In any event, the Court does not fully concur that it would be consistent with the fiduciary responsibilities of the Trustees to the Trust and to its beneficiaries generally to eschew the potential business opportunity which the Trustees believe will result from the proposed reorganization in order to provide a possible place of employment for a present 5 or 6 year-old beneficiary, who at the time of the natural termination of the Trust will be 19 years of age.
The Court further notes that two of the Objecting Beneficiaries found employment with the Management Company; thereafter left that employment, and when testifying before the Court expressed no desire presently to return to that employment.

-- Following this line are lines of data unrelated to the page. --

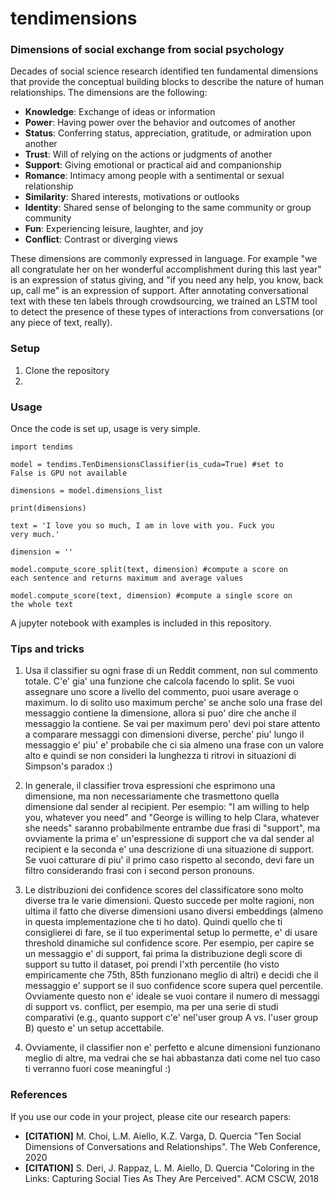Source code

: # tendimensions
<h3>Dimensions of social exchange from social psychology</h3>

Decades of social science research identified ten fundamental dimensions that provide the conceptual building blocks to describe the nature of human relationships. The dimensions are the following:

- <b>Knowledge</b>: Exchange of ideas or information
- <b>Power</b>: Having power over the behavior and outcomes of another
- <b>Status</b>: Conferring status, appreciation, gratitude, or admiration upon another
- <b>Trust</b>: Will of relying on the actions or judgments of another
- <b>Support</b>: Giving emotional or practical aid and companionship
- <b>Romance</b>: Intimacy among people with a sentimental or sexual relationship
- <b>Similarity</b>: Shared interests, motivations or outlooks
- <b>Identity</b>: Shared sense of belonging to the same community or group community
- <b>Fun</b>: Experiencing leisure, laughter, and joy
- <b>Conflict</b>: Contrast or diverging views

These dimensions are commonly expressed in language. For example "we all congratulate her on her wonderful accomplishment during this last year" is an expression of status giving, and "if you need any help, you know, back up, call me" is an expression of support. After annotating conversational text with these ten labels through crowdsourcing, we trained an LSTM tool to detect the presence of these types of interactions from conversations (or any piece of text, really).

<h3>Setup</h3>

1) Clone the repository
2) 


<h3>Usage</h3>

Once the code is set up, usage is very simple.

<code>import tendims</code>

<code>model = tendims.TenDimensionsClassifier(is_cuda=True) #set to False is GPU not available</code>

<code>dimensions = model.dimensions_list</code>

<code>print(dimensions)</code>

<code>text = 'I love you so much, I am in love with you. Fuck you very much.'</code>

<code>dimension = ''</code>

<code>model.compute_score_split(text, dimension) #compute a score on each sentence and returns maximum and average values</code>

<code>model.compute_score(text, dimension) #compute a single score on the whole text</code>

A jupyter notebook with examples is included in this repository.

<h3>Tips and tricks</h3>

1) Usa il classifier su ogni frase di un Reddit comment, non sul commento totale. C'e' gia' una funzione che calcola facendo lo split. Se vuoi assegnare uno score a livello del commento, puoi usare average o maximum. Io di solito uso maximum perche' se anche solo una frase del messaggio contiene la dimensione, allora si puo' dire che anche il messaggio la contiene. Se vai per maximum pero' devi poi stare attento a comparare messaggi con dimensioni diverse, perche' piu' lungo il messaggio e' piu' e' probabile che ci sia almeno una frase con un valore alto e quindi se non consideri la lunghezza ti ritrovi in situazioni di Simpson's paradox :)

2) In generale, il classifier trova espressioni che esprimono una dimensione, ma non necessariamente che trasmettono quella dimensione dal sender al recipient. Per esempio: "I am willing to help you, whatever you need" and "George is willing to help Clara, whatever she needs" saranno probabilmente entrambe due frasi di "support", ma ovviamente la prima e' un'espressione di support che va dal sender al recipient e la seconda e' una descrizione di una situazione di support. Se vuoi catturare di piu' il primo caso rispetto al secondo, devi fare un filtro considerando frasi con i second person pronouns.

3) Le distribuzioni dei confidence scores del classificatore sono molto diverse tra le varie dimensioni. Questo succede per molte ragioni, non ultima il fatto che diverse dimensioni usano diversi embeddings (almeno in questa implementazione che ti ho dato). Quindi quello che ti consiglierei di fare, se il tuo experimental setup lo permette, e' di usare threshold dinamiche sul confidence score. Per esempio, per capire se un messaggio e' di support, fai prima la distribuzione degli score di support su tutto il dataset, poi prendi l'xth percentile (ho visto empiricamente che 75th, 85th funzionano meglio di altri) e decidi che il messaggio e' support se il suo confidence score supera quel percentile. Ovviamente questo non e' ideale se vuoi contare il numero di messaggi di support vs. conflict, per esempio, ma per una serie di studi comparativi (e.g., quanto support c'e' nel'user group A vs. l'user group B) questo e' un setup accettabile.

4) Ovviamente, il classifier non e' perfetto e alcune dimensioni funzionano meglio di altre, ma vedrai che se hai abbastanza dati come nel tuo caso ti verranno fuori cose meaningful :)

<h3>References</h3>

If you use our code in your project, please cite our research papers:
- <b>[CITATION]</b> M. Choi, L.M. Aiello, K.Z. Varga, D. Quercia "Ten Social Dimensions of Conversations and Relationships". The Web Conference, 2020
- <b>[CITATION]</b> S. Deri, J. Rappaz, L. M. Aiello, D. Quercia "Coloring in the Links: Capturing Social Ties As They Are Perceived". ACM CSCW, 2018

(2) To the extent that other issues were raised in connection with the reorganization, the Court believes that those issues, if still cognizable at law, should be left for determination to the pending accounting case; of course, the Court here speaks of the claimed failure of the Trustees to obtain court authority before (a) entering into the commingled fund investment business; (b) awarding profit sharing to senior management and (c) the actual creation of the Management Company.
Based upon all of the foregoing, this Court holds that Trustees consistent with the fiduciary responsibilities and duties to which they are subject under the terms of the Trust and at law may continue the negotiations, execution and consummation of the reorganization which is the subject matter of this action.
Counsel for the prevailing party shall prepare an appropriate judgment consistent herewith to be entered after due notice and an opportunity for hearing.